Veo 3.1 arrives in a market that’s busy already. OpenAI teased Sora with high-fidelity, long-duration clips; Runway’s Gen-3 brought more powerful physics and camera control; Pika and Luma have expanded fast-turnaround creative tools. Google’s differentiator is less a single flashy demo and more the model capability/accessible editing confluence, with an enterprise pathway available through Vertex.

Safety and provenance will be scrutinized as adoption expands. Google has previously pushed for methods such as SynthID watermarking of AI media; the enterprise world will be watching how content labeling, moderation and usage policies translate to Veo 3.1 outputs across Flow and API touchpoints.

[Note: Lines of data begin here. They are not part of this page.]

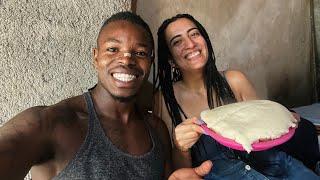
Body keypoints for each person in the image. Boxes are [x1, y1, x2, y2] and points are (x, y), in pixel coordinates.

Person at [0, 11, 213, 180]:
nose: (126, 60)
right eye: (113, 49)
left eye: (139, 53)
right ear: (96, 56)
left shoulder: (157, 130)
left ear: (150, 60)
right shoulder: (52, 122)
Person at [154, 13, 319, 179]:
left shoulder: (234, 80)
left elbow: (267, 133)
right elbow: (179, 174)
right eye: (177, 41)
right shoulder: (164, 101)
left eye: (194, 34)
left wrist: (281, 118)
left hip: (283, 170)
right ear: (170, 60)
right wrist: (181, 148)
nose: (190, 44)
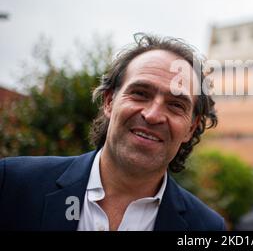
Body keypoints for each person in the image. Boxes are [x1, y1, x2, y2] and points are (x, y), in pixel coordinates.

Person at [0, 33, 226, 231]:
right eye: (140, 93)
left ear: (191, 128)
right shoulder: (13, 184)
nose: (153, 115)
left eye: (176, 105)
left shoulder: (206, 227)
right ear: (109, 101)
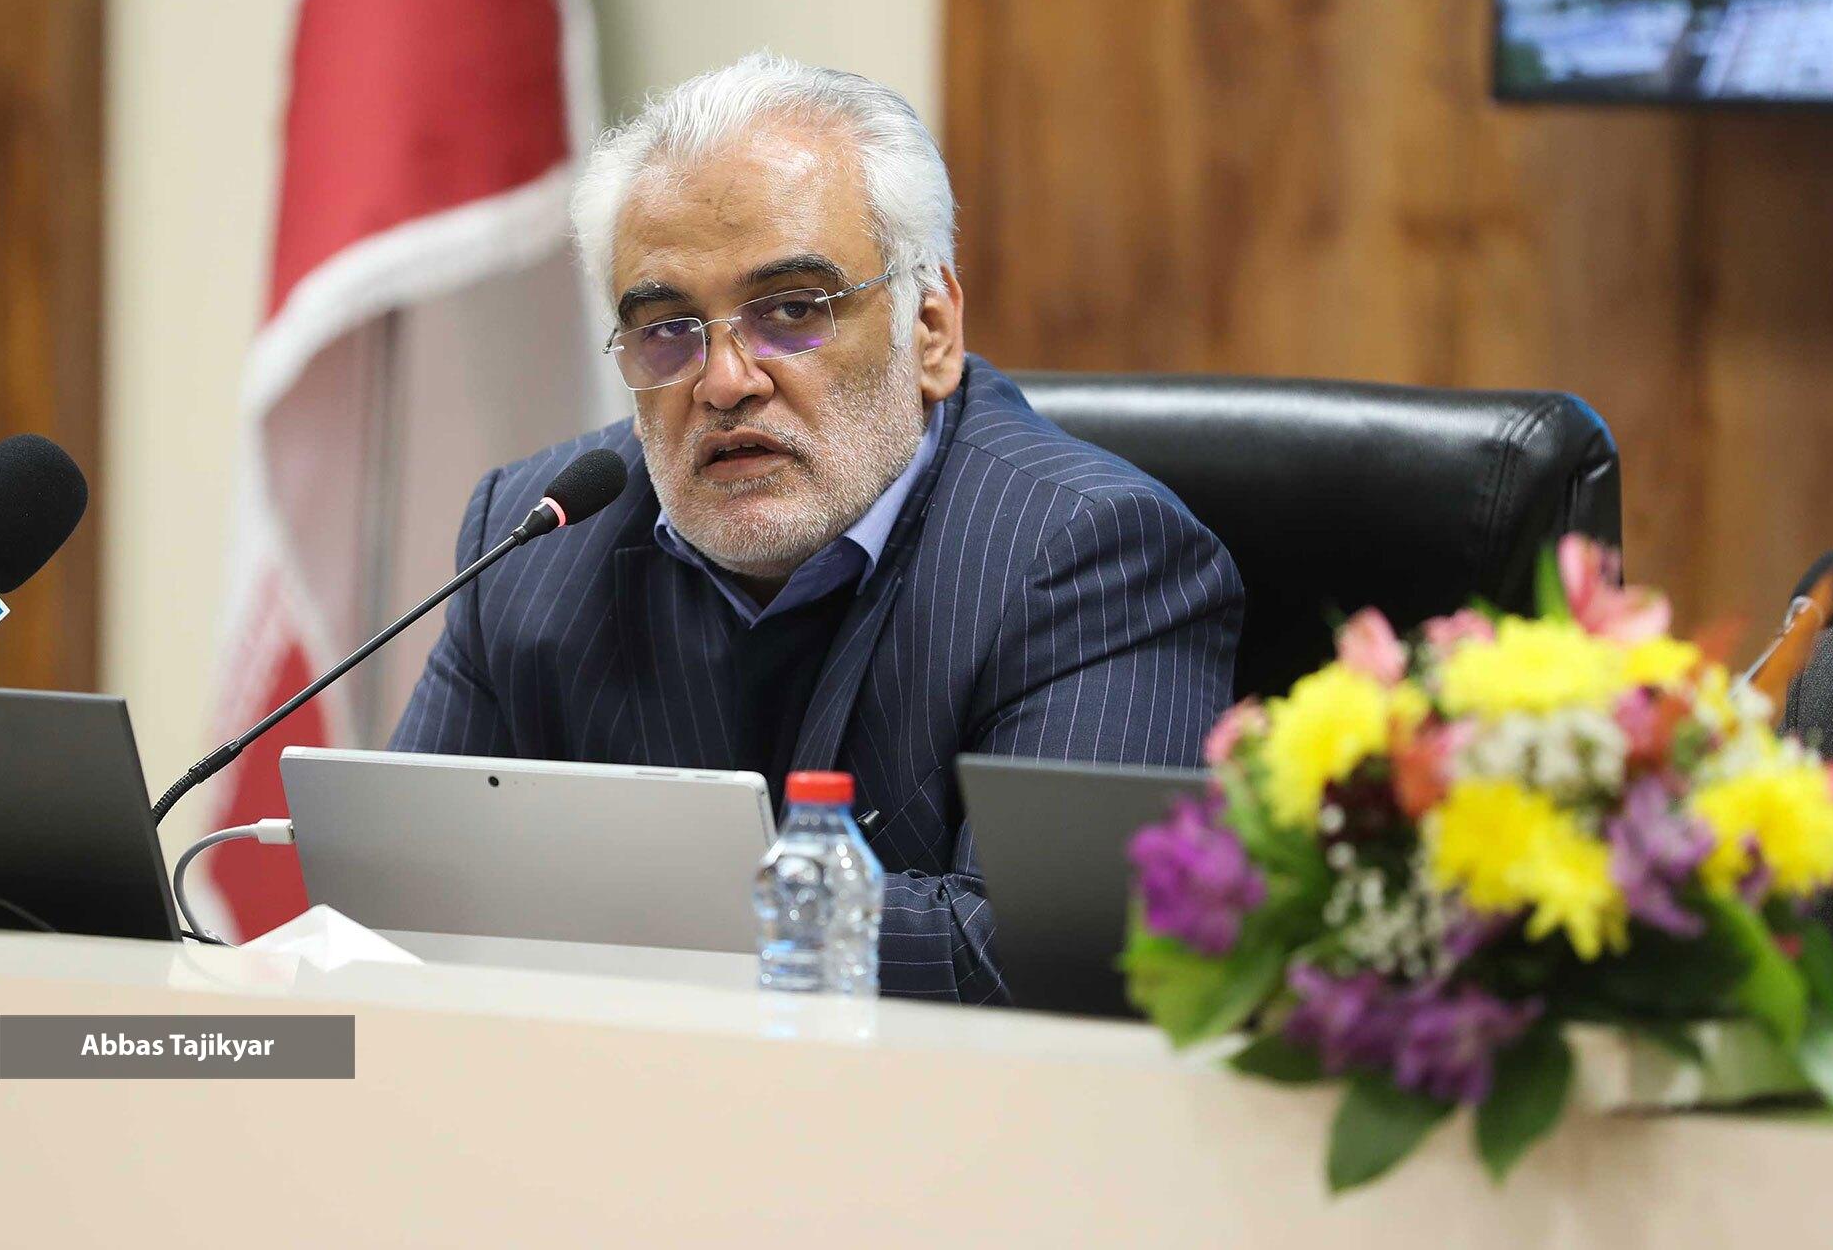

What to watch next as Veo 3.1 rolls out in Flow

Larger questions now are around timecode consistency on complex scenes, audio sync for fast edits, and latency for iterative workflows. Pricing and rate limits through the APIs will drive how quickly agencies and platforms integrate Veo 3.1 at scale, while the launch schedules for Flow’s object removal tool will indicate how rapidly Google can turn research prototypes into daily editing tools.

If Google continues to combine creative control (there are tweaks at the object level and keyframe-like guidance) with accessible packaging, Veo 3.1 could push generative video from mere novelty to repeatable production, reducing the gap between prompt-driven drafts and publishable stories.